All analyses were conducted as intent-to-treat analyses using SAS/STAT, version 9.4 (SAS Institute, Cary, NC) and SPSS, version 21.0. Analysis of variance and chi-square tests were used to compare the distribution of baseline characteristics between the intervention and the control group. Marginal linear models and generalized estimating equations were used to analyze outcomes measured over time, and the restricted maximum likelihood and maximum likelihood estimation approaches were used to account for the longitudinal nature of the data and to handle missing data. The SAS PROC GLIMMIX procedure was used for continuous variables, and the PROC GENMOD procedure was used for binary variables. Likelihood ratio tests were conducted to evaluate a meaningful and reasonable symmetric covariance structure for each marginal linear model. For each outcome measure, the model assessed the outcome as a function of randomization, time since randomization, and group-by-time interaction.

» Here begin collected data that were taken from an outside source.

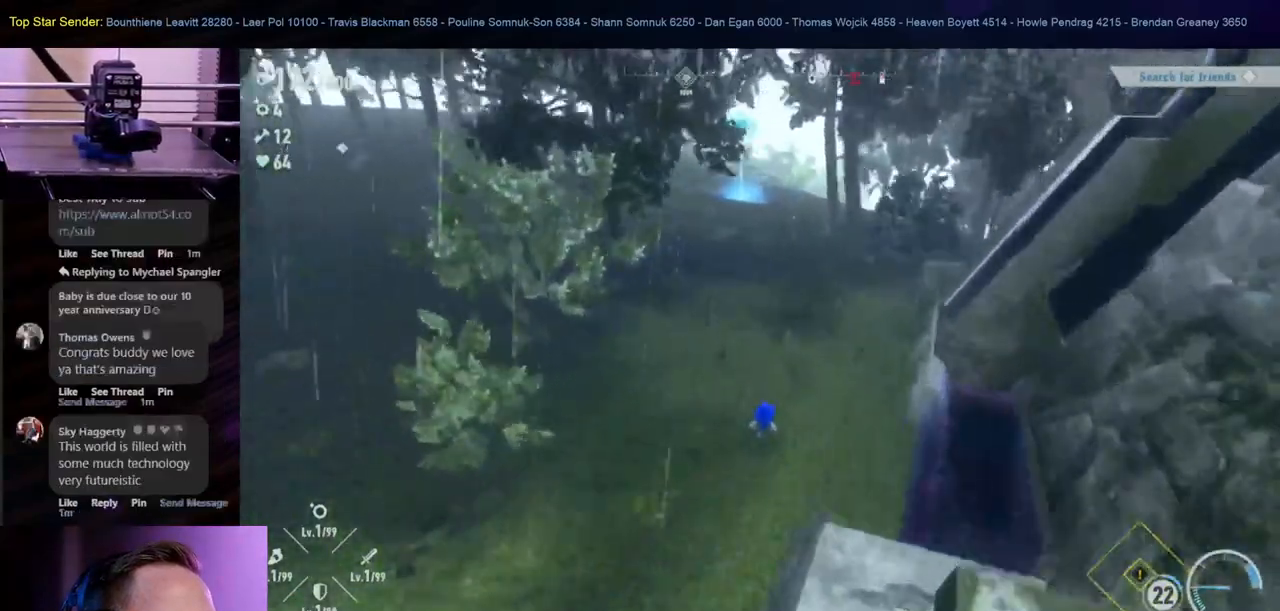
{"dt_ms": 500, "buttons": [], "left_stick": "up", "right_stick": "center", "events": [[50, "right_stick", "center"]]}
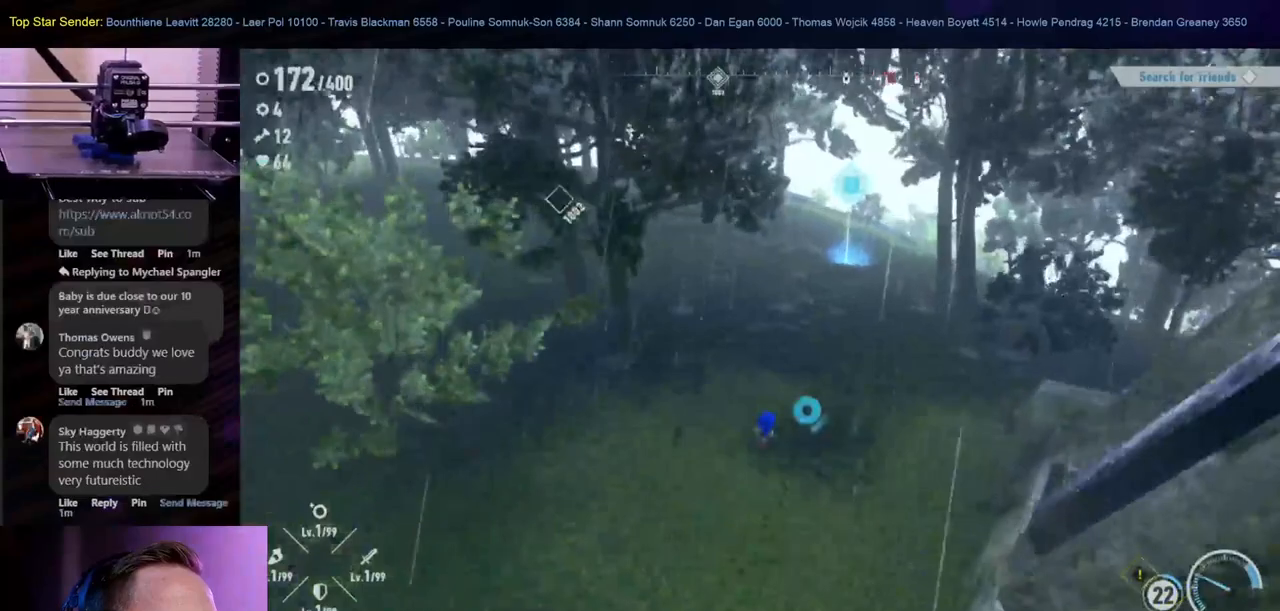
{"dt_ms": 500, "buttons": ["HOME"], "left_stick": "up-right", "right_stick": "right", "events": [[17, "right_stick", "right"], [367, "left_stick", "up-right"], [500, "HOME", "down"]]}
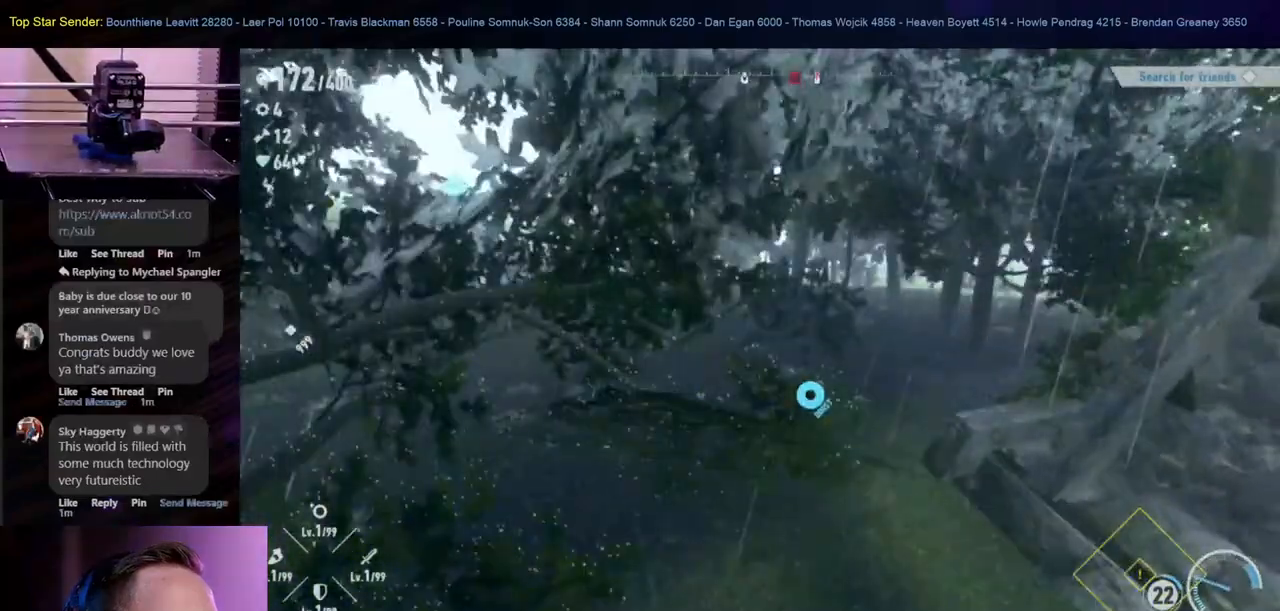
{"dt_ms": 1000, "buttons": ["HOME"], "left_stick": "up-right", "right_stick": "center"}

The group-by-time interaction, which reflects the relative difference in change in the parameters over time, was the primary measure of statistical significance.

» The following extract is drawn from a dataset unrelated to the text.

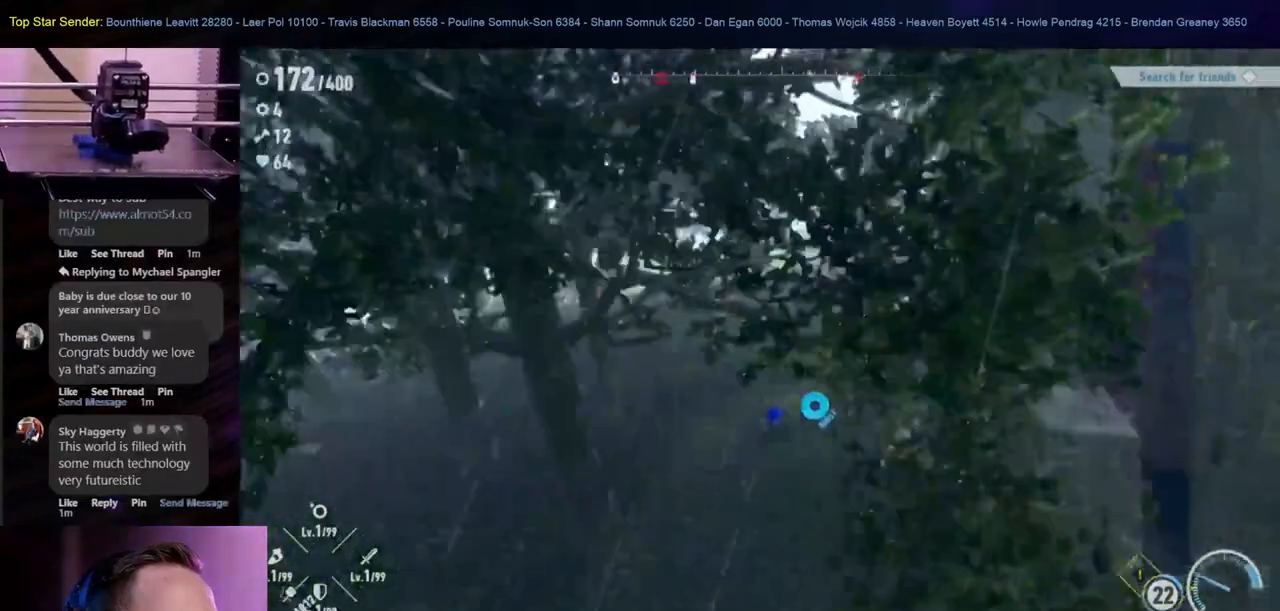
{"dt_ms": 1000, "buttons": [], "left_stick": "up", "right_stick": "down-right"}
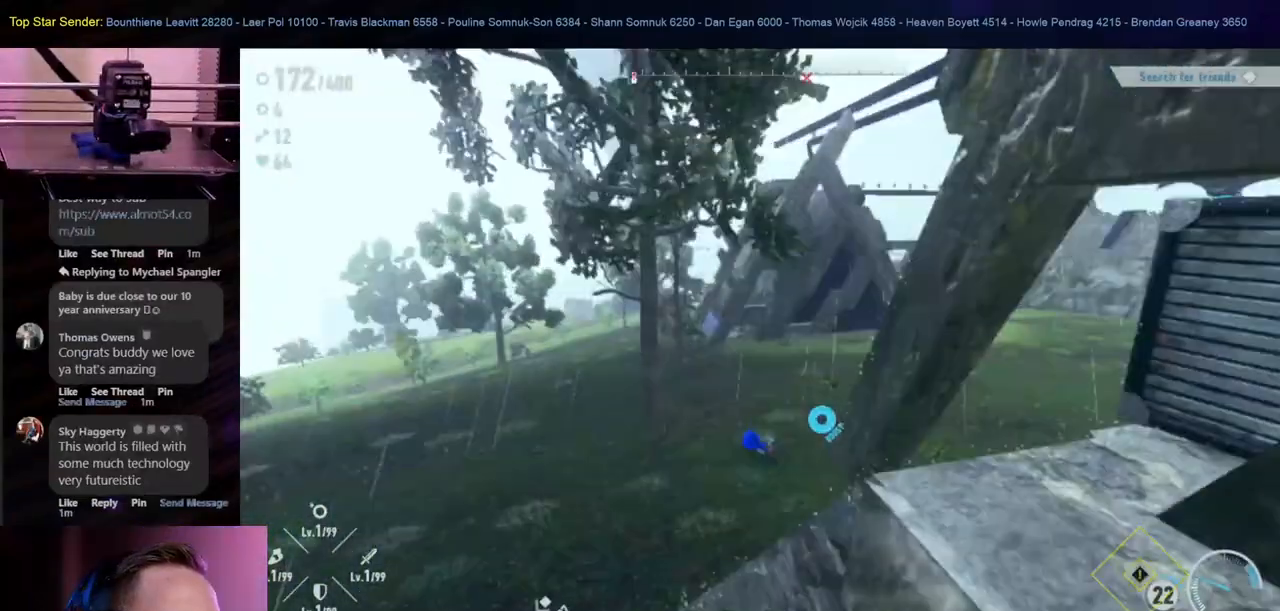
{"dt_ms": 500, "buttons": [], "left_stick": "up", "right_stick": "center", "events": [[233, "right_stick", "right"], [483, "right_stick", "center"]]}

To assess whether there was a differential effect by study site or baseline patient characteristics, moderator analyses were conducted for clinic site, cardiometabolic disease morbidity (one versus two or more cardiometabolic conditions), and smartphone ownership status at the time of enrollment. Analyses examined the interaction of group, time, and moderator across each of these categories.

To account for possible loss to follow-up or missing responses, multiple imputation procedures were performed as sensitivity analyses. Little’s missing completely at random (MCAR) test was used to examine the missing mechanism assumption for multiple imputation, and there was no evidence suggesting that the missing data were not missing completely at random (Little’s test p=0.73) (40). The multiple imputation model included all key analysis variables, variables that were correlated with the analysis variables, and variables that might predict missing data on the analytic variables. Twenty data sets were imputed using a fully conditional specification method. The variability between the estimates from the 20 imputations and those from the main analysis were minimal because missing data were missing completely at random.

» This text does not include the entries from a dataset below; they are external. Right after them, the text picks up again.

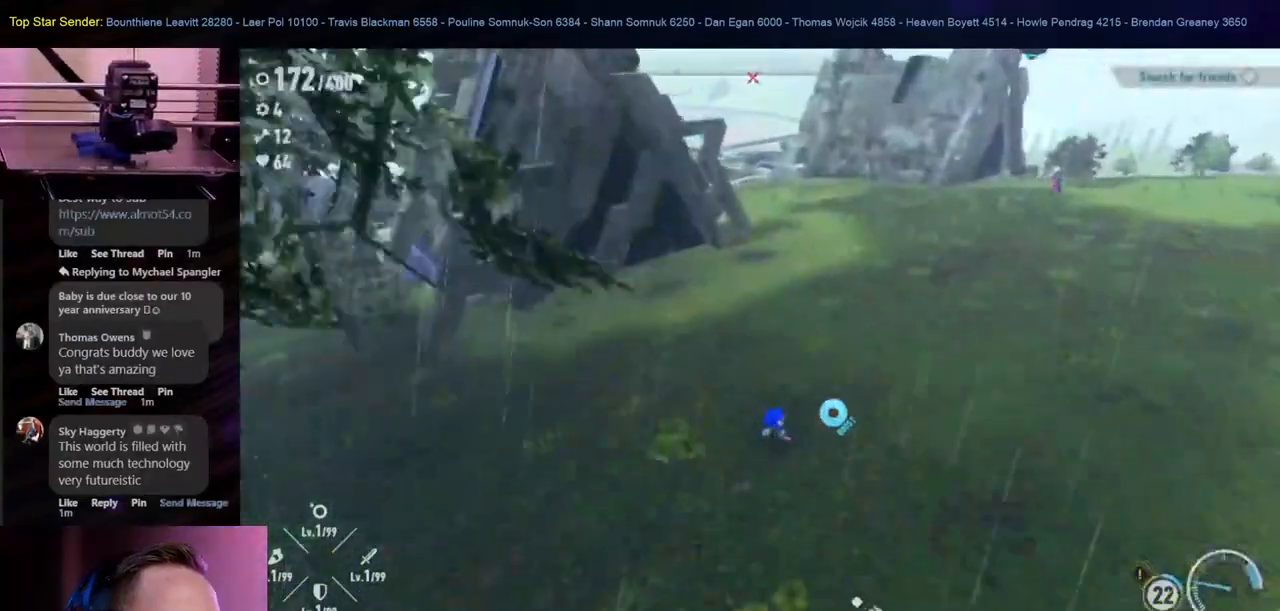
{"dt_ms": 500, "buttons": [], "left_stick": "up-right", "right_stick": "center", "events": [[150, "right_stick", "left"], [250, "left_stick", "up-right"], [367, "right_stick", "center"]]}
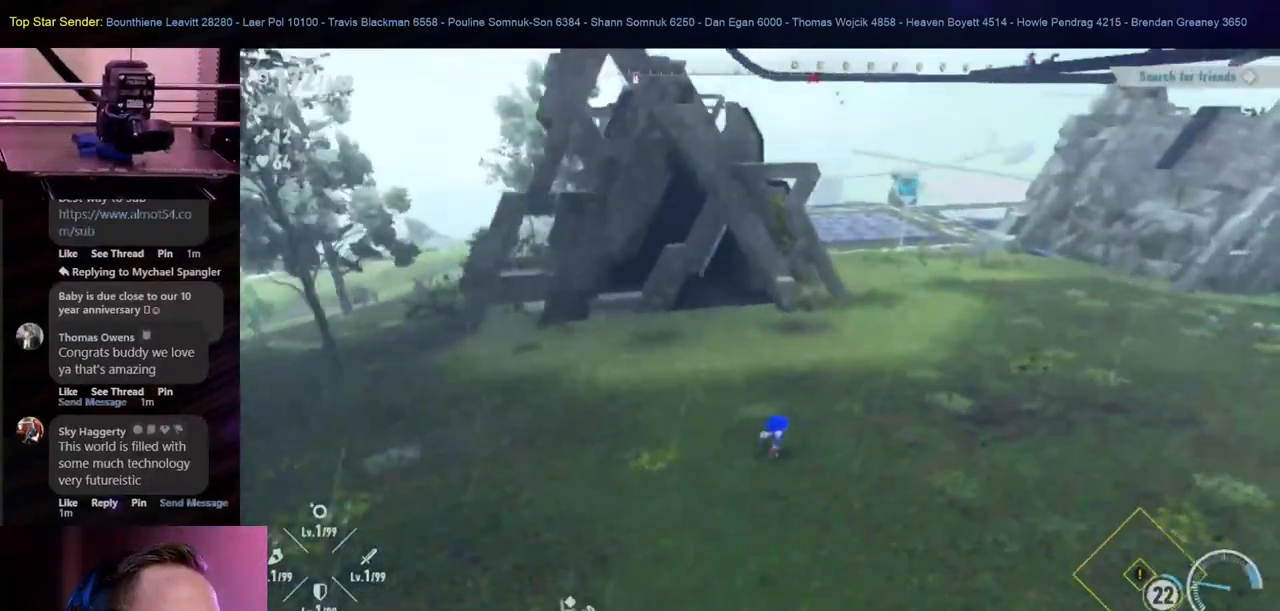
{"dt_ms": 500, "buttons": [], "left_stick": "up-right", "right_stick": "center", "events": [[83, "right_stick", "left"], [233, "right_stick", "center"]]}
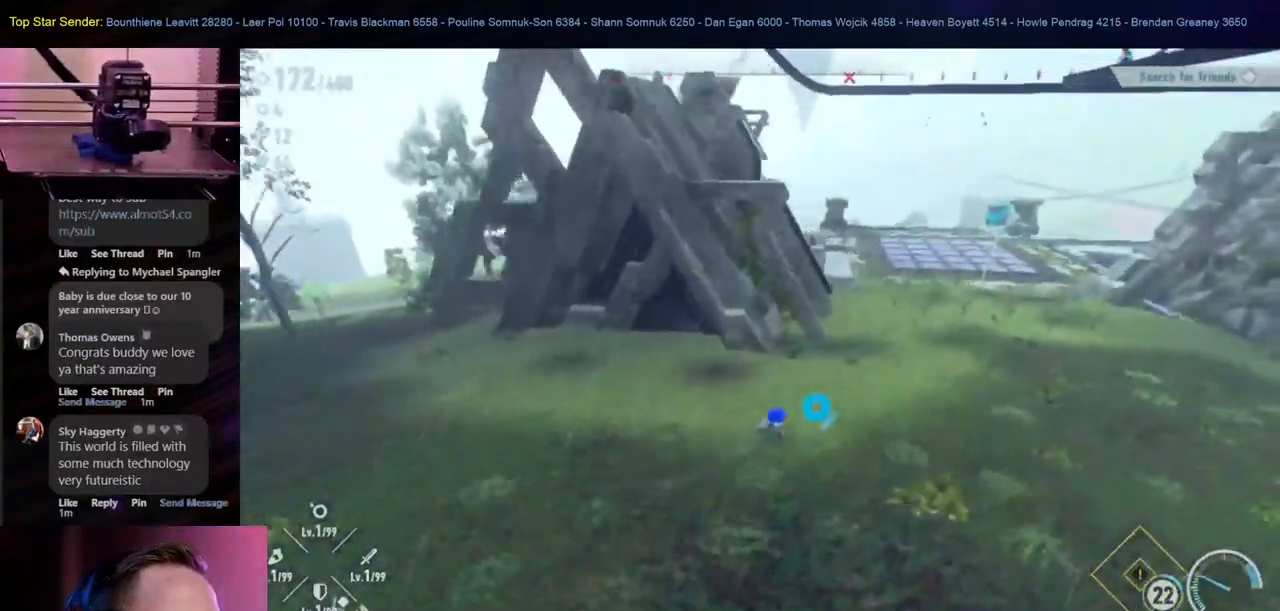
{"dt_ms": 500, "buttons": [], "left_stick": "up-right", "right_stick": "left", "events": [[33, "right_stick", "right"], [217, "right_stick", "center"], [417, "right_stick", "left"]]}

Hypotheses were two sided and tested at a 0.05 significance level. We prespecified a single primary outcome (composite quality of medical care) to minimize type I error and used a p value of 0.05 for exploratory analyses of secondary outcomes in order to minimize the potential for type II error (4143).

Results

Of 458 participants screened for eligibility, 311 were eligible and consented to participate (see online supplement). The most common reason for lack of eligibility was not meeting the inclusion criterion of having a cardiometabolic condition. Participants were randomly assigned to either the intervention group (N=156) or the usual-care group (N=155).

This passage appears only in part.